The IEA report on New Zealand can be viewed at: http://www.iea.org/publications/freepublications/publication/EnergyPoliciesofIEACountriesNewZealand2017.pdf
(Chapter 7, beginning on page 127, focuses on the electricity distribution industry.)



Appendix 1

Professor George Yarrow: Summary CV

Born: Sunderland, UK, 27/02/48 Education: St John’s College, Cambridge University
Degrees: MA (Cantab), MA (Oxon)

Current positions: Chair, previously Director, Regulatory Policy Institute; Emeritus Fellow, Hertford College, Oxford University.

Previous and other academic positions: University of Warwick (faculty 1969-71, later visiting); Newcastle University (faculty 1971-8, later visiting); Oxford University (faculty, later Emeritus, 1978-); Queen Mary and Westfield College, University of London (visiting); Harvard University (visiting); University of California (San Diego, visiting); University of Urbino (visiting); International Institute for Management, Berlin (visiting); Jagiellonian University, Krakow (visiting).

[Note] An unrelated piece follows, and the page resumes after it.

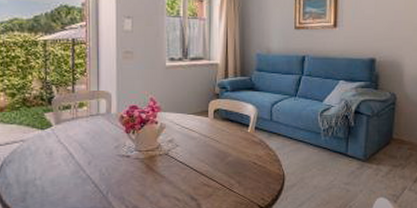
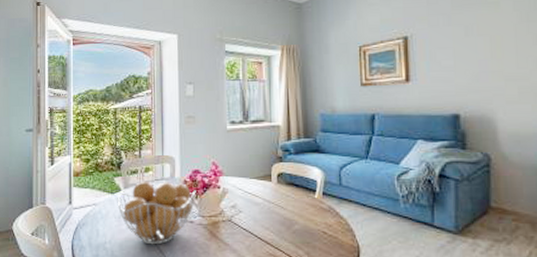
fruit basket: none [48,116,133,180] -> present [117,181,196,245]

Research activities: Principal area of work has been the economics and political economy of competition, regulation and privatization. Secondary areas include: monetary theory; environmental policies; corporate objectives and the market for corporate control; aspects of industrial organization theory; health economics; and the reform of social security.

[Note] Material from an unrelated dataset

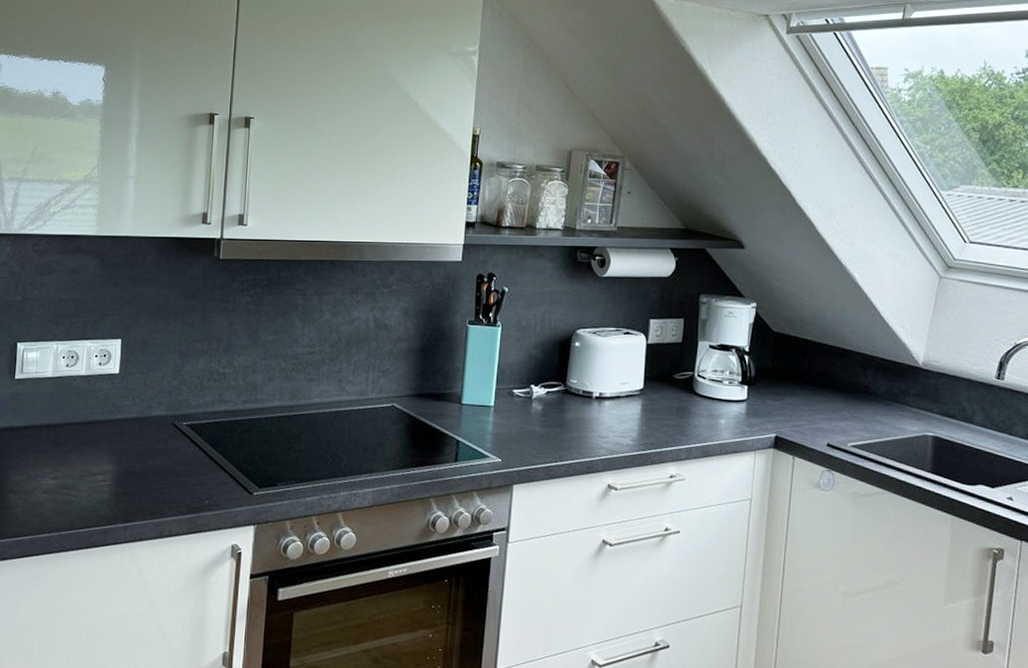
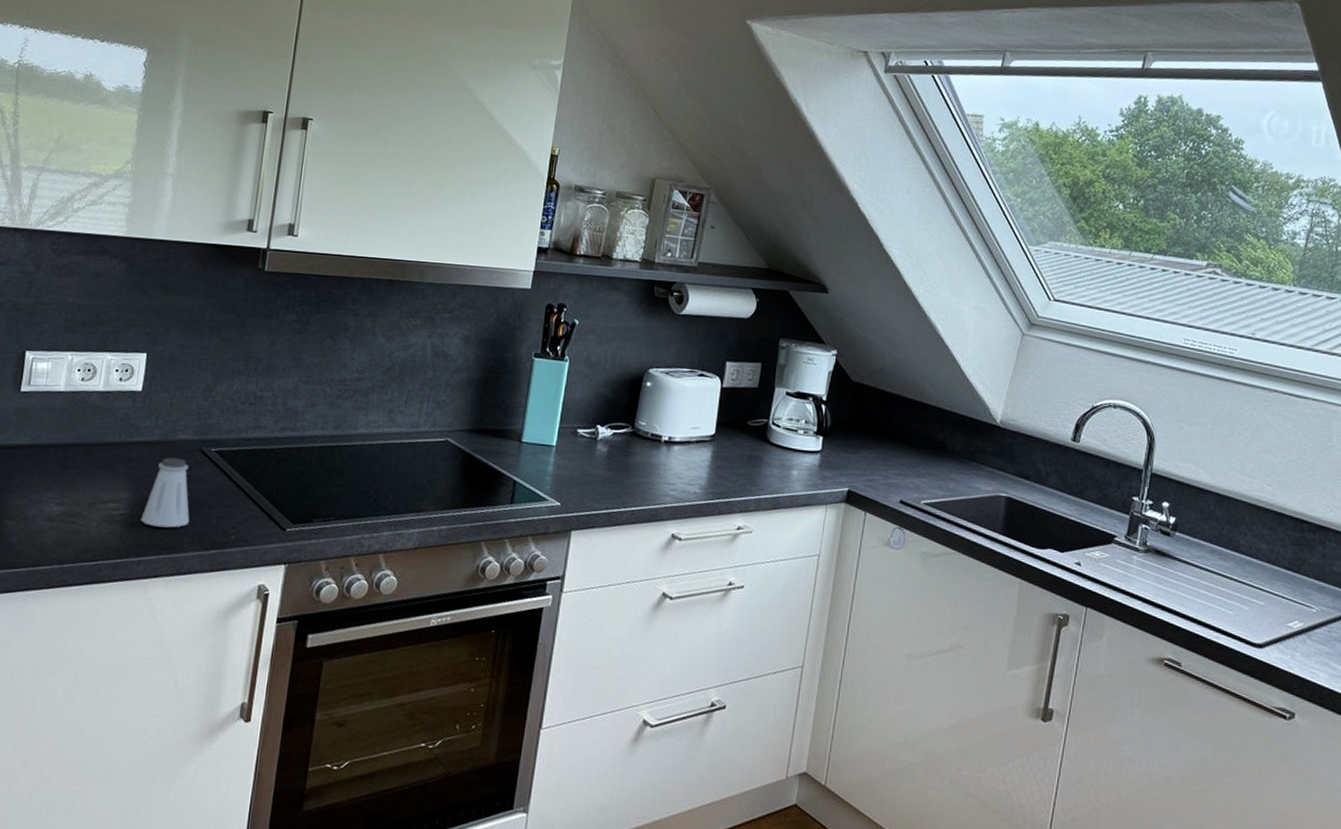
saltshaker: none [125,432,168,496] -> present [140,457,190,528]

Best known works are "Privatization in theory and practice", Economic Policy, 1986, variously reprinted including in the International Library of Critical Writings in Economics, and, with Professor Sir John Vickers, Privatization: An Economic Analysis, published by MIT Press in 1988, and subsequently in Spanish and Chinese editions. Most recent major paper is Brexit and the Single Market (July 2016).

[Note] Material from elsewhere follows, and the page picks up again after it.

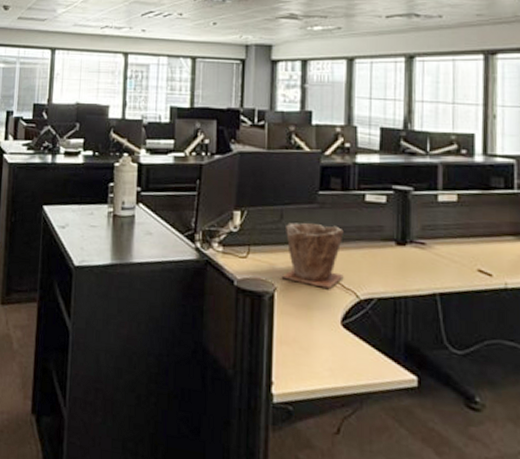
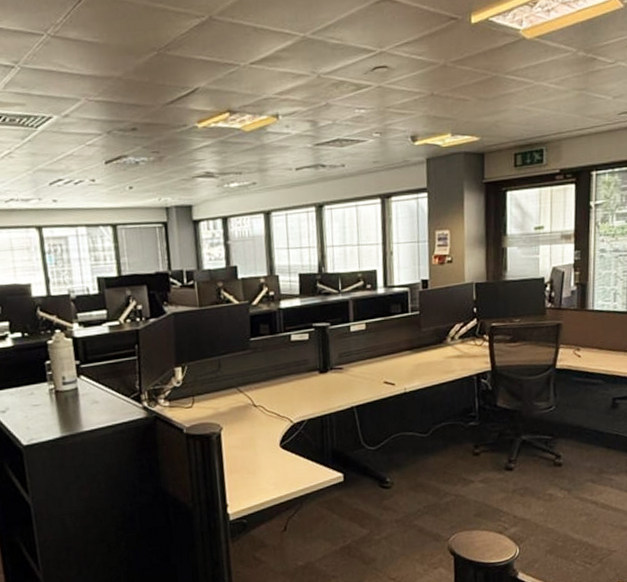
plant pot: present [281,222,344,289] -> none [224,366,279,420]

Other academic: Served as nominator for the Nobel Prize in Economics and was a member of the editorial boards of Economic Policy, the Oxford Review of Economic Policy, the Journal of Industrial Economics, Applied Economics, and Applied Financial Economics.

Government panels, reports and advisory: A wide range of activities over the years for virtually all major UK government departments and regulatory agencies concerned with micro-economic policy issues. The most enduring was an association with Ofgas, then Ofgem, extending from 1993 to 2009, first as a member of the Ofgas academic panel, then as economic advisor to Ofgas/Ofgem, finally as a Member of the Gas and Electricity Markets Authority. At the international level this strand of activity has encompassed work for the European Commission (including on issues of transition in Central and Eastern Europe (1989-95), the Republic of Ireland’s Dept of Transport (serving twice on the Aviation Appeals Panel) and Commission for Communications Regulation, the Australian Commonwealth Government and AEMC, the NZ Commerce Commission, the Government of Japan (Ministry of Finance), the Government of Hong Kong, World Bank, OECD, UNCTAD and the UN Development Programme.